En l'espèce, il résulte de la déclaration d'accident du travail que le salarié se serait blessé le 5 avril 2017 au niveau du poignet gauche en chutant de plain pied alors qu'il déplaçait un flexible d'injection. Aucun horaire n'est indiqué dans la déclaration d'accident du travail. Le certificat médical initial établi le 12 avril 2017 par le CH de [Localité 8] fait mention de' Douleur poignet gauche'. Lors de l'instruction menée par la caisse, le salarié a confirmé les circonstances de l'accident mais a toutefois déclaré que celui-ci était survenu le 10 avril 2017à 10 heures et qu'il aurait prévenu un collègue de travail (M. [P]) et son responsable ( M. [T]).

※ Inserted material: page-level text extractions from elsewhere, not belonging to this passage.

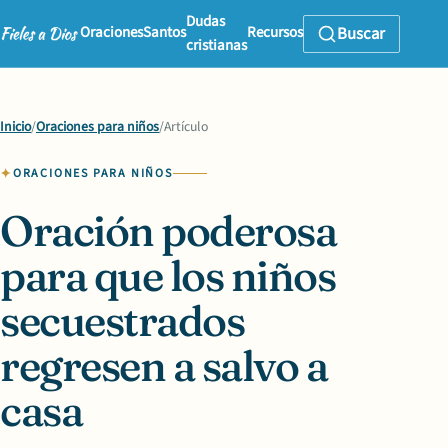
Dudas
Oraciones
Santos
Recursos
Buscar
cristianas
Inicio
/
Oraciones para niños
/
Artículo
ORACIONES PARA NIÑOS
Oración poderosa
para que los niños
secuestrados
regresen a salvo a
casa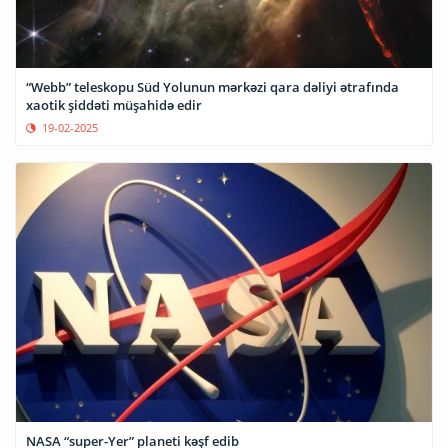
“Webb” teleskopu Süd Yolunun mərkəzi qara dəliyi ətrafında
xaotik şiddəti müşahidə edir
19-02-2025
NASA “super-Yer” planeti kəşf edib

Quant à l'employeur, il indique qu'aucun témoin n'a assisté à l'accident, que M. [T] a été prévenu le 5 avril 2017 et observe que le salarié a consulté le 12 avril 2017 après un repos de 4 jours pour un accident survenu le 5 avril 2017.
M. [T] n'a pas été entendu par la caisse.

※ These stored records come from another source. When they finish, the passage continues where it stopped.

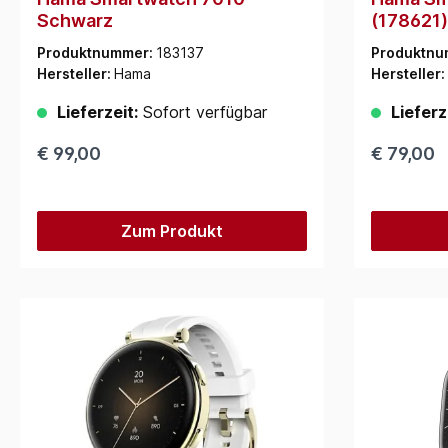
Schwarz
(178621)
Produktnummer:
183137
Produktnu
Hersteller:
Hama
Hersteller:
Lieferzeit:
Sofort verfügbar
Lieferz
€ 99,00
€ 79,00
Zum Produkt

Ainsi, la matérialité d'un fait accidentel au temps et au lieu du travail n'est établi par aucun autre élément que la déclaration du salarié qui de plus a varié dans ses indications quant à la date de survenance de l'accident. De plus, la lésion subie par le salarié n'a été constatée que 7 jours après le prétendu accident et après une période de repos de 4 jours. Enfin, le certificat médical initial ne comporte aucune mention de nature à rattacher la lésion à l'accident. Comme l'a aussi observé à juste titre le premier juge, les douleurs au poignet ne sont pas spécifiques au métier de maçon et peuvent survenir du fait de nombreux gestes du quotidien.
La caisse subrogée dans les droits du salarié est en conséquence défaillante à démontrer la matérialité d'un fait soudain survenu au temps et au lieu du travail dont il est résulté des lésions médicalement constatées.
Le jugement déféré doit ainsi être confirmé en toutes ses dispositions.
Sur les dépens et les demandes accessoires
La caisse, qui succombe à l'instance, doit être condamnée aux dépens d'appel.
Corrélativement, la caisse doit être condamnée à payer à la société la somme de 1 500 euros en application de l'article 700 du code de procédure civile.
PAR CES MOTIFS :
La cour, après en voir délibéré, statuant publiquement, par arrêt contradictoire et dans les limites du litige,
Confirme le jugement rendu le 26 novembre 2021 par le pôle social du tribunal judiciaire de Versailles (RG 17/01945) en toutes ses dispositions ;
Y ajoutant,
Condamne la caisse primaire d'assurance maladie de la Drôme aux dépens ;
Condamne la caisse primaire d'assurance maladie de la Drôme à payer à la société [7] la somme de 1 500 euros en application de l'article 700 du code de procédure civile.
Prononcé par mise à disposition de l'arrêt au greffe de la cour, les parties en ayant été préalablement avisées dans les conditions prévues au deuxième alinéa de l'article 450 du code de procédure civile.
Signé par Madame Sylvia LE FISCHER, Présidente, et par Madame Méganne MOIRE, Greffier en pré-affectation, auquel le magistrat signataire a rendu la minute.